--- START ---
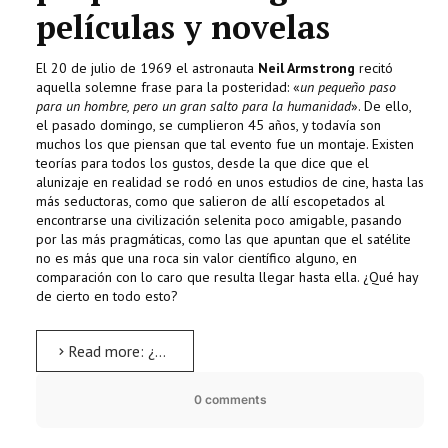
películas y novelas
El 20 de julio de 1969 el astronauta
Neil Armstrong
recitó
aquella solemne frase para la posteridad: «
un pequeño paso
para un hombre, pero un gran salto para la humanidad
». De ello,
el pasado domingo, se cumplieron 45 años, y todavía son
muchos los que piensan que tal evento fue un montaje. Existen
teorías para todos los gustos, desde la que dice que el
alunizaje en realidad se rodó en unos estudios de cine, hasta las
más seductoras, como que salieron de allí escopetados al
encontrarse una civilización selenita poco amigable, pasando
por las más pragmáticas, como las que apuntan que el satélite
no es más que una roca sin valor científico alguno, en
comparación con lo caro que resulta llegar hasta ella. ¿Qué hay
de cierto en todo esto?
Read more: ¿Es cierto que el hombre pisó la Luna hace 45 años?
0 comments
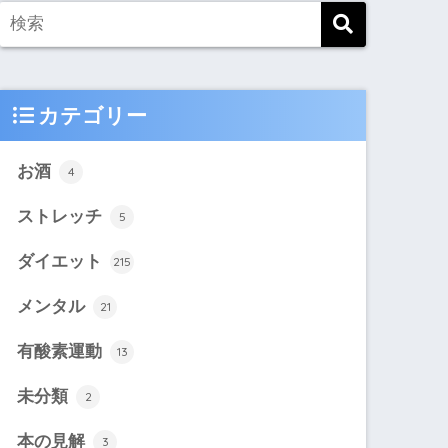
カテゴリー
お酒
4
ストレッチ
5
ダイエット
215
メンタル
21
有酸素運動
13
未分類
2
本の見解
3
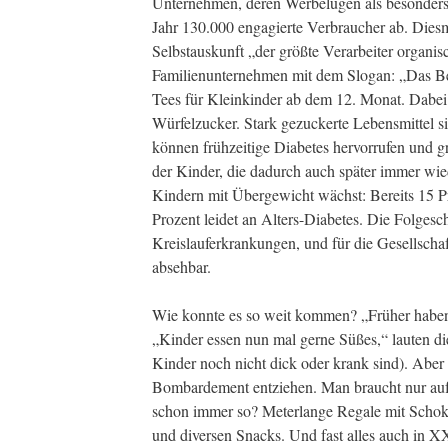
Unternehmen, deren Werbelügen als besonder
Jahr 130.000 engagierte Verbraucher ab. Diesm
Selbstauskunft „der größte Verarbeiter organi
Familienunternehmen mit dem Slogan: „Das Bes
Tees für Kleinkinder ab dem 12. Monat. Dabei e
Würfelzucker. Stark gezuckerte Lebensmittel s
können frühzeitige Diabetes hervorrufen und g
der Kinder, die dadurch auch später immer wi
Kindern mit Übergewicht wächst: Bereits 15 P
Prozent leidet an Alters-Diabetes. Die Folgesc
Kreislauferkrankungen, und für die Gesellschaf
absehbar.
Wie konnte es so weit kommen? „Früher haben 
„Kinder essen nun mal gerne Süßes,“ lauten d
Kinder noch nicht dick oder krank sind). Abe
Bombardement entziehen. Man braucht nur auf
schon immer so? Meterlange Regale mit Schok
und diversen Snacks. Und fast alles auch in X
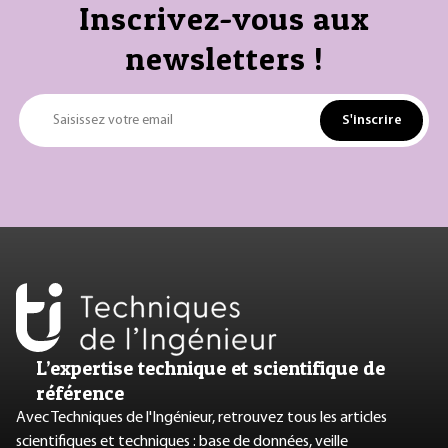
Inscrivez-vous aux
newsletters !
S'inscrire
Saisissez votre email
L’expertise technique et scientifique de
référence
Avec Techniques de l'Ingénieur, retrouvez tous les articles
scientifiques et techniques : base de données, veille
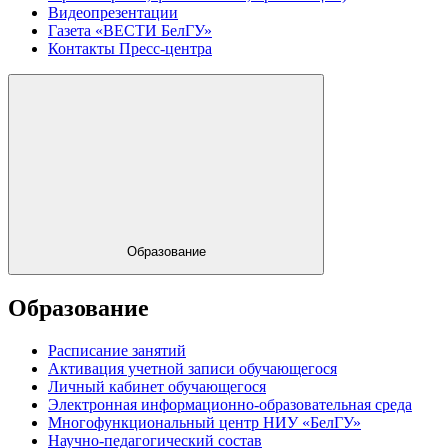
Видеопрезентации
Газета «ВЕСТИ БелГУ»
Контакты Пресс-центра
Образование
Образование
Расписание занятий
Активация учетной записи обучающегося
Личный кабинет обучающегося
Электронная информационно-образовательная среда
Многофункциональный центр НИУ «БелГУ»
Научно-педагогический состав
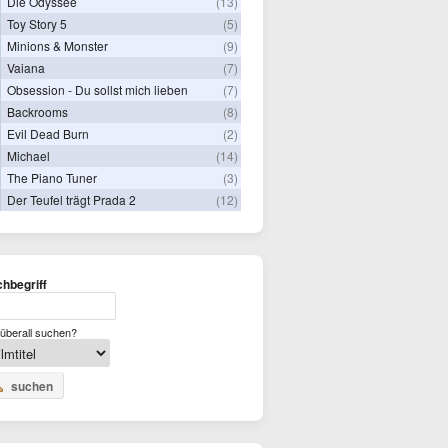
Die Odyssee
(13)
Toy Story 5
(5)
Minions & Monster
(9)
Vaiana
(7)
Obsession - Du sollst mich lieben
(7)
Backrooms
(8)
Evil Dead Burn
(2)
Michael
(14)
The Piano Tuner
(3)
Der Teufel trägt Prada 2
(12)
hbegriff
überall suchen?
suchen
--- END ---
• _EXERCISE AIM_
No pictures go in the copy. Set down all the data exactly.

• _SOLUTION_
películas y novelas
El 20 de julio de 1969 el astronauta
Neil Armstrong
recitó
aquella solemne frase para la posteridad: «
un pequeño paso
para un hombre, pero un gran salto para la humanidad
». De ello,
el pasado domingo, se cumplieron 45 años, y todavía son
muchos los que piensan que tal evento fue un montaje. Existen
teorías para todos los gustos, desde la que dice que el
alunizaje en realidad se rodó en unos estudios de cine, hasta las
más seductoras, como que salieron de allí escopetados al
encontrarse una civilización selenita poco amigable, pasando
por las más pragmáticas, como las que apuntan que el satélite
no es más que una roca sin valor científico alguno, en
comparación con lo caro que resulta llegar hasta ella. ¿Qué hay
de cierto en todo esto?
Read more: ¿Es cierto que el hombre pisó la Luna hace 45 años?
0 comments
カテゴリー
お酒
4
ストレッチ
5
ダイエット
215
メンタル
21
有酸素運動
13
未分類
2
本の見解
3
Unternehmen, deren Werbelügen als besonder
Jahr 130.000 engagierte Verbraucher ab. Diesm
Selbstauskunft „der größte Verarbeiter organi
Familienunternehmen mit dem Slogan: „Das Bes
Tees für Kleinkinder ab dem 12. Monat. Dabei e
Würfelzucker. Stark gezuckerte Lebensmittel s
können frühzeitige Diabetes hervorrufen und g
der Kinder, die dadurch auch später immer wi
Kindern mit Übergewicht wächst: Bereits 15 P
Prozent leidet an Alters-Diabetes. Die Folgesc
Kreislauferkrankungen, und für die Gesellschaf
absehbar.
Wie konnte es so weit kommen? „Früher haben 
„Kinder essen nun mal gerne Süßes,“ lauten d
Kinder noch nicht dick oder krank sind). Abe
Bombardement entziehen. Man braucht nur auf
schon immer so? Meterlange Regale mit Schok
und diversen Snacks. Und fast alles auch in X
Inscrivez-vous aux
newsletters !
S'inscrire
Saisissez votre email
L’expertise technique et scientifique de
référence
Avec Techniques de l'Ingénieur, retrouvez tous les articles
scientifiques et techniques : base de données, veille
Видеопрезентации
Газета «ВЕСТИ БелГУ»
Контакты Пресс-центра
Образование
Образование
Расписание занятий
Активация учетной записи обучающегося
Личный кабинет обучающегося
Электронная информационно-образовательная среда
Многофункциональный центр НИУ «БелГУ»
Научно-педагогический состав
Die Odyssee
(13)
Toy Story 5
(5)
Minions & Monster
(9)
Vaiana
(7)
Obsession - Du sollst mich lieben
(7)
Backrooms
(8)
Evil Dead Burn
(2)
Michael
(14)
The Piano Tuner
(3)
Der Teufel trägt Prada 2
(12)
hbegriff
überall suchen?
suchen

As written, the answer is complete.